Lebanon’s army chief has ordered soldiers to stand fully ready on the country’s southern border to respond to the Israeli military’s “threats and violations.”
In a post on his Twitter account on Tuesday, Commander General Joseph Aoun called on Lebanese forces to continue targeting terrorists who commit crimes against the army and the nation.
“I urge you to be fully prepared at the southern border in order to confront the Israeli enemy’s threats and violations.”
The senior general also warned that the Israeli regime has “hostile intentions against Lebanon, its people, and army.”
Elsewhere in his Tweet, Aoun demanded Lebanese army soldiers “to remain vigilant to ensure the implementation of Resolution 1701 in close coordination and cooperation with the UNIFIL in order to preserve stability” on the Lebanese southern frontier.
Israel launched two wars on Lebanon in 2000 and 2006, in both of which the Hezbollah resistance movement inflicted heavy losses on the regime’s military.
United Nations Security Council Resolution 1701 ended the 2006 war. The resolution tasks peacekeepers with the United Nations Interim Force in Lebanon (UNIFIL), who are stationed along Lebanon’s southern border with the occupied territories, with monitoring the cessation of hostilities there.
Israeli forces regularly violate Lebanon’s sovereignty and target Lebanese patrol soldiers. Israeli officials have even threatened another war on Lebanon.
Back in September, Israel conducted its biggest military drill in almost two decades on the Lebanese border. An Israeli military source said the 10-day exercise was meant to simulate “scenarios we’ll be facing in the next confrontation with Hezbollah.”
The Israeli minister of military affairs Avigdor Lieberman has requested a boost in the regime’s military budget, citing “a significant change in the security situation in the region.”
Tens of thousands of Israeli air, sea and land personnel took part in the war game, which also included aircraft, boats, and submarines.
On Sunday, Arab League foreign ministers held an emergency meeting in Cairo, with the final statement accusing Hezbollah of “supporting terrorism and extremist groups in Arab countries with advanced weapons and ballistic missiles.”

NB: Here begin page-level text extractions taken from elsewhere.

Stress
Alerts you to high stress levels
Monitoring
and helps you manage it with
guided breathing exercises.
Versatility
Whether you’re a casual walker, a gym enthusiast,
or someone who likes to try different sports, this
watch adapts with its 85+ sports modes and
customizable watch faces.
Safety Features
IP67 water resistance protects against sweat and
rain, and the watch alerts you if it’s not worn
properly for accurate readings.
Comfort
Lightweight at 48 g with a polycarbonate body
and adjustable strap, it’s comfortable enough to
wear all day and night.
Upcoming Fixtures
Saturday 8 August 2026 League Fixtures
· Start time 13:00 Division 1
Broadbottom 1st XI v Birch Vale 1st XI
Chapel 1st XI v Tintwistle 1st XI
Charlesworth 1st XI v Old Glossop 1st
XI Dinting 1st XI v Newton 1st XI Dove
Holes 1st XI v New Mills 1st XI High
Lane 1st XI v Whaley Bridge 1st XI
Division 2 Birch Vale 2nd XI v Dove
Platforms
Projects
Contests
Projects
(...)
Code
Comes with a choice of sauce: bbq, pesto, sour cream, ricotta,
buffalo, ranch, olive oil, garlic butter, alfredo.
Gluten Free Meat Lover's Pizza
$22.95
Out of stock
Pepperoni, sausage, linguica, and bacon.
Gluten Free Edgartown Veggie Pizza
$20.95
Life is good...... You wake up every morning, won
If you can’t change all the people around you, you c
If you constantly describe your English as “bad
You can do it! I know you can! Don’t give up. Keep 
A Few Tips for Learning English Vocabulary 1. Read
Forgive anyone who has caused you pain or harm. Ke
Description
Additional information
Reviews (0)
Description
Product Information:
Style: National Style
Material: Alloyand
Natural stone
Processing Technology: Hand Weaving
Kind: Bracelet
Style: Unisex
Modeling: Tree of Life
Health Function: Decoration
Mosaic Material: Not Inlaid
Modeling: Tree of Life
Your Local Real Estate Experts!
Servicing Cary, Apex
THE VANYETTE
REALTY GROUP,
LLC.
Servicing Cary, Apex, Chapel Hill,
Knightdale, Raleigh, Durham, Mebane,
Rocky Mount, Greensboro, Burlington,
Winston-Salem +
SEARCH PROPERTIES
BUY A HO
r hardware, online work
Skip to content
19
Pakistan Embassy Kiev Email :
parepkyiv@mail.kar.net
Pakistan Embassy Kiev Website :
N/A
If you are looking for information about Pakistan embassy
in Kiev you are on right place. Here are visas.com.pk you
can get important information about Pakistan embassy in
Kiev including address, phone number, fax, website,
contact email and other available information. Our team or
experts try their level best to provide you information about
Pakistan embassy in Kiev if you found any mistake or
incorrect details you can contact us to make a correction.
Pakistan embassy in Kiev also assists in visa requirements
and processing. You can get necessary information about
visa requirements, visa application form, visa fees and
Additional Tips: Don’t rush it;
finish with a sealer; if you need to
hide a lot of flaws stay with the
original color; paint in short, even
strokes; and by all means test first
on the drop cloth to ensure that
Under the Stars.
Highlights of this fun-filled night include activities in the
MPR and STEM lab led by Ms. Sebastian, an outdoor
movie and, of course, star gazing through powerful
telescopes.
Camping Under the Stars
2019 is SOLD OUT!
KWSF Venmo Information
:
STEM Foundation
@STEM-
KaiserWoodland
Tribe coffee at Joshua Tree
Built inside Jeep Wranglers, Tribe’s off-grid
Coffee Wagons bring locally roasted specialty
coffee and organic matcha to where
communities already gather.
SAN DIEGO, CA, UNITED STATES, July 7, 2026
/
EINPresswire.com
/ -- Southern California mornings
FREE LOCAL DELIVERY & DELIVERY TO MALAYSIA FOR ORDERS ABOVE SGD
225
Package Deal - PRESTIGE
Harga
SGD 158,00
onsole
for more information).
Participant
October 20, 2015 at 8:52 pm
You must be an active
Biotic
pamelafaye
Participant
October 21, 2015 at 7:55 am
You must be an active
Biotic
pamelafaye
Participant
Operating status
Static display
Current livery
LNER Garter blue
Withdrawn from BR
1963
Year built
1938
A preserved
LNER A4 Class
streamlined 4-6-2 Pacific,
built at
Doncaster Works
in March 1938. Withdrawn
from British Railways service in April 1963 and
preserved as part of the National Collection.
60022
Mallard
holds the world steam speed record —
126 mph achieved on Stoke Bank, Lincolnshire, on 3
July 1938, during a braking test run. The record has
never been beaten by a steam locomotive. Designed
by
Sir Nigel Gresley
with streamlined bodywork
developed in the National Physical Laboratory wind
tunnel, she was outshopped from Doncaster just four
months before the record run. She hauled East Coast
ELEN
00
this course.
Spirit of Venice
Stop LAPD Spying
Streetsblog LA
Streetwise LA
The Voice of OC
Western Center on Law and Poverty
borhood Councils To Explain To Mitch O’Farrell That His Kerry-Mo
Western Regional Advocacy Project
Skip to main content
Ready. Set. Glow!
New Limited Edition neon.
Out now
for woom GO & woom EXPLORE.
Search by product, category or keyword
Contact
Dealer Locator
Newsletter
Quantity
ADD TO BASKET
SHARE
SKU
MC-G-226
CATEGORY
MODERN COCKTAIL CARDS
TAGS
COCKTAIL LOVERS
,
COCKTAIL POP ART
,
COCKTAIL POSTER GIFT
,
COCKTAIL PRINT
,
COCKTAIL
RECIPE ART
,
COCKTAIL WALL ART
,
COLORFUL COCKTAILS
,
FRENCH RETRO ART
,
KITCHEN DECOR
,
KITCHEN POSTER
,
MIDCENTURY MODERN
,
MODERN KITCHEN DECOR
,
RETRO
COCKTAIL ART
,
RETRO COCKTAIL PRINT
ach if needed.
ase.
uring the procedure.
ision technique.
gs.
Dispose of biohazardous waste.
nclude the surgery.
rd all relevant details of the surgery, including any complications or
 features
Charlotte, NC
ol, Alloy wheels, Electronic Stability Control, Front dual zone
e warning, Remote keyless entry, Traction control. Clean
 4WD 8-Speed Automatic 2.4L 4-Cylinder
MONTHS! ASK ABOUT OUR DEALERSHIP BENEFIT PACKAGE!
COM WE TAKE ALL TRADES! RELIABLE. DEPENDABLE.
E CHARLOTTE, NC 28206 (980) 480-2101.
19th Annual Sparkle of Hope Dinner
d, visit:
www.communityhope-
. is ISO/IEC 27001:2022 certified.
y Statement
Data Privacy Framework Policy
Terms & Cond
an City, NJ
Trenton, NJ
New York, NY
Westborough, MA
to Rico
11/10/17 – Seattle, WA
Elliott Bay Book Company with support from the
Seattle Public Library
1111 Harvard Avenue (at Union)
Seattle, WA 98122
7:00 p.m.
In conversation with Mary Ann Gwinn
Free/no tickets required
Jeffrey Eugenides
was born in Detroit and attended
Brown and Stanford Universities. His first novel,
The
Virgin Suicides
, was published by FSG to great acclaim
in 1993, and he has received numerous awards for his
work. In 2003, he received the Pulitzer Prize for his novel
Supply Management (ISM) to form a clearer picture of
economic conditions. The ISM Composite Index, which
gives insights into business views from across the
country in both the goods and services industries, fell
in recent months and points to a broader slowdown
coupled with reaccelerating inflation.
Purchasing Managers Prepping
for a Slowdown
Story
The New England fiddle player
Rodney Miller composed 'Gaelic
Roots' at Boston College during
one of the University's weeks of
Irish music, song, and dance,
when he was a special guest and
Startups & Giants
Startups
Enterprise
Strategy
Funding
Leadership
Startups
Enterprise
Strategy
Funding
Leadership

This is while Hezbollah is represented in the Lebanese parliament and in the national unity government formed last year.
Reacting to the Arab League statement, Lebanon’s President Michel Aoun said his country reserved the right to resist and foil any Israeli aggression.
“Lebanon was able to face the Israeli aggression since 1978 until the 2006 war. It was able to liberate its land. Israeli threats are still ongoing; the Lebanese have the right to fight and thwart it with all available means,” he tweeted.
Aoun further noted that Lebanon “cannot accept suggestions that Lebanon’s government is a partner in acts of terrorism.”
Earlier this month, Lebanon’s Foreign Minister Gebran Bassil cautioned Israel against waging a war on his country, citing Beirut’s confidence to secure victory in the battle.
Additionally, Hezbollah Secretary General Sayyed Hassan Nasrallah said Saudi Arabia has appealed to Israel to launch a military onslaught against Lebanon in the name of fighting Hezbollah, and is ready to spend billions of dollars to attain this objective.
The army chief’s appeal to soldiers comes at a time when Lebanon is grappling with a political crisis caused by the shock resignation of Prime Minister Saad Hariri during visit to Saudi Arabia.
It is widely believed that Hariri, who led a coalition government including Hezbollah, was forced to step down by the regime in Riyadh over his refusal to take a confrontational approach against the resistance movement.